Yasuní-Initiative: Internationale Unterstützung wächst
Für das "Dschungel-statt-Öl"-Projekt wurden bereits 52,3 Millionen Dollar eingezahlt. Ecuadors Präsident Correa ist aber noch nicht zufrieden.
PORTO ALEGRE taz | Es geht aufwärts mit Ecuadors visionärem "Dschungel statt Öl"-Projekt: Als "Erfolg auf der ganzen Linie" wertete Präsident Rafael Correa die Veranstaltung, zu der UN-Generalsekretär Ban Ki Moon in New York geladen hatte.
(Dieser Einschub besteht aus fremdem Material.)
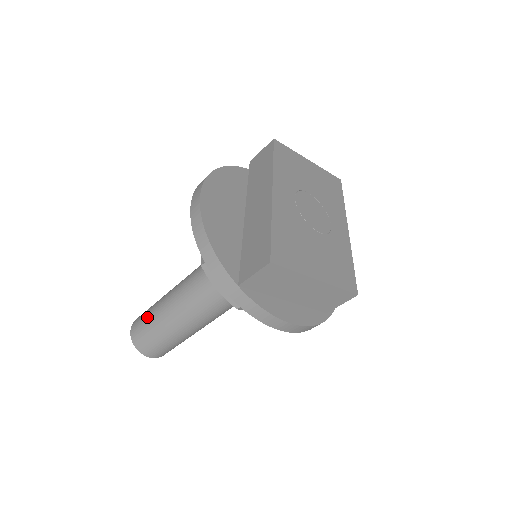
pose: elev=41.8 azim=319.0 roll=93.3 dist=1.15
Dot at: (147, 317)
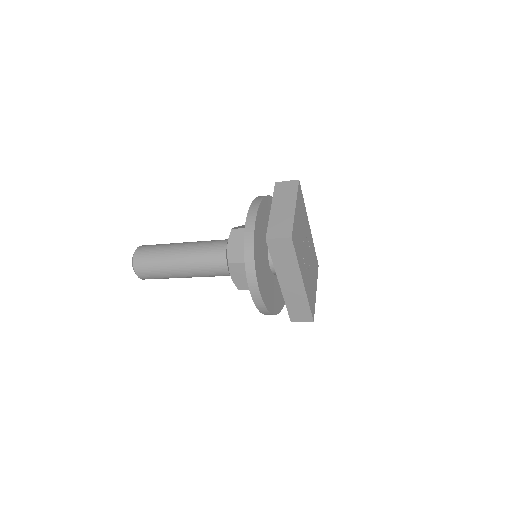
Dot at: (159, 276)
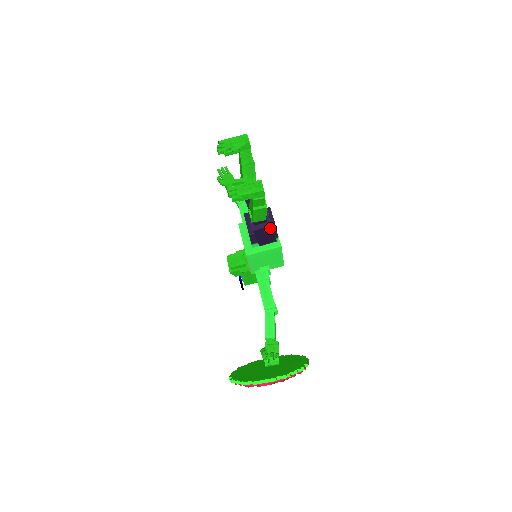
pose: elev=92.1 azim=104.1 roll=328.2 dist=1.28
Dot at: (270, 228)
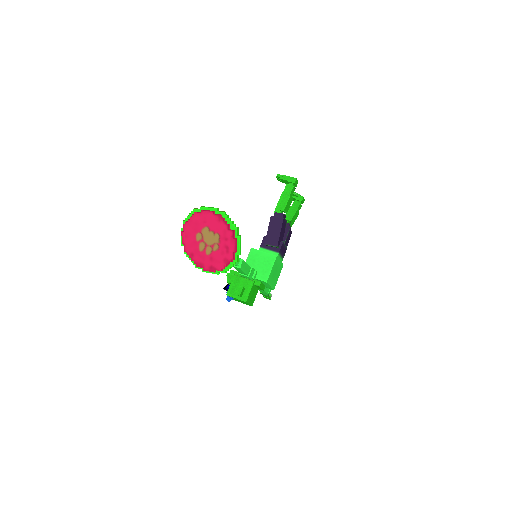
Dot at: (282, 222)
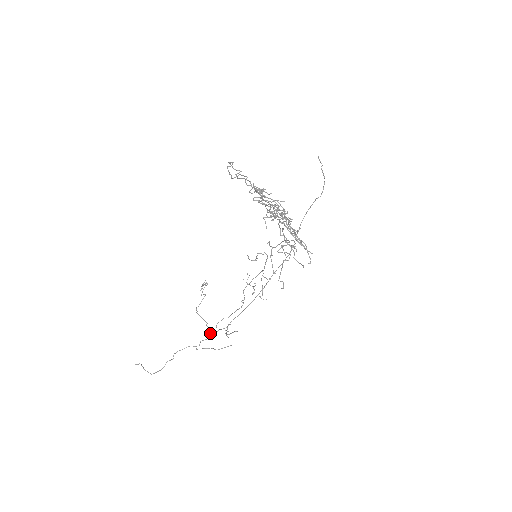
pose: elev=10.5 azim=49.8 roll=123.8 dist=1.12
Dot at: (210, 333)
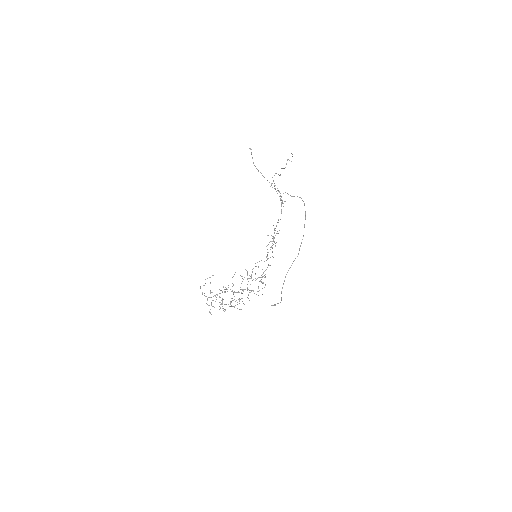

Kommen genug Mittel von der internationalen Gemeinschaft zusammen, will Ecuador auf die Förderung von Erdöl im Yasuní-Nationalpark verzichten.
Weil die Yasuní-Initiative zuletzt eine ungeahnte Eigendynamik entwickelt hat, sind immerhin schon über 52,3 Millionen Dollar in einen Treuhandfonds eingezahlt, darunter 35 Millionen Euro aus Italien, 300.000 Dollar aus Peru und 100.000 Dollar aus Kolumbien. Auch belgische und französische Regionalregierungen sind dabei, sogar Multis wie der brasilianische Bauriese Odebrecht.
"Die Welt lernt von Yasuní", sagte Ban Ki Moon. Mit Führungsstärke, Kreativität und Engagement sei nachhaltige Entwicklung möglich. Ivonne Baki, die Chefin der Yasuní-Verhandlungskomission, jubelte: "Plan B ist auf dem Müllhaufen gelandet" - also die Ölförderung in dem artenreichen Regenwald, zu der es kommen könnte, falls bis Jahresende nicht 100 Millionen Dollar eingesammelt sind.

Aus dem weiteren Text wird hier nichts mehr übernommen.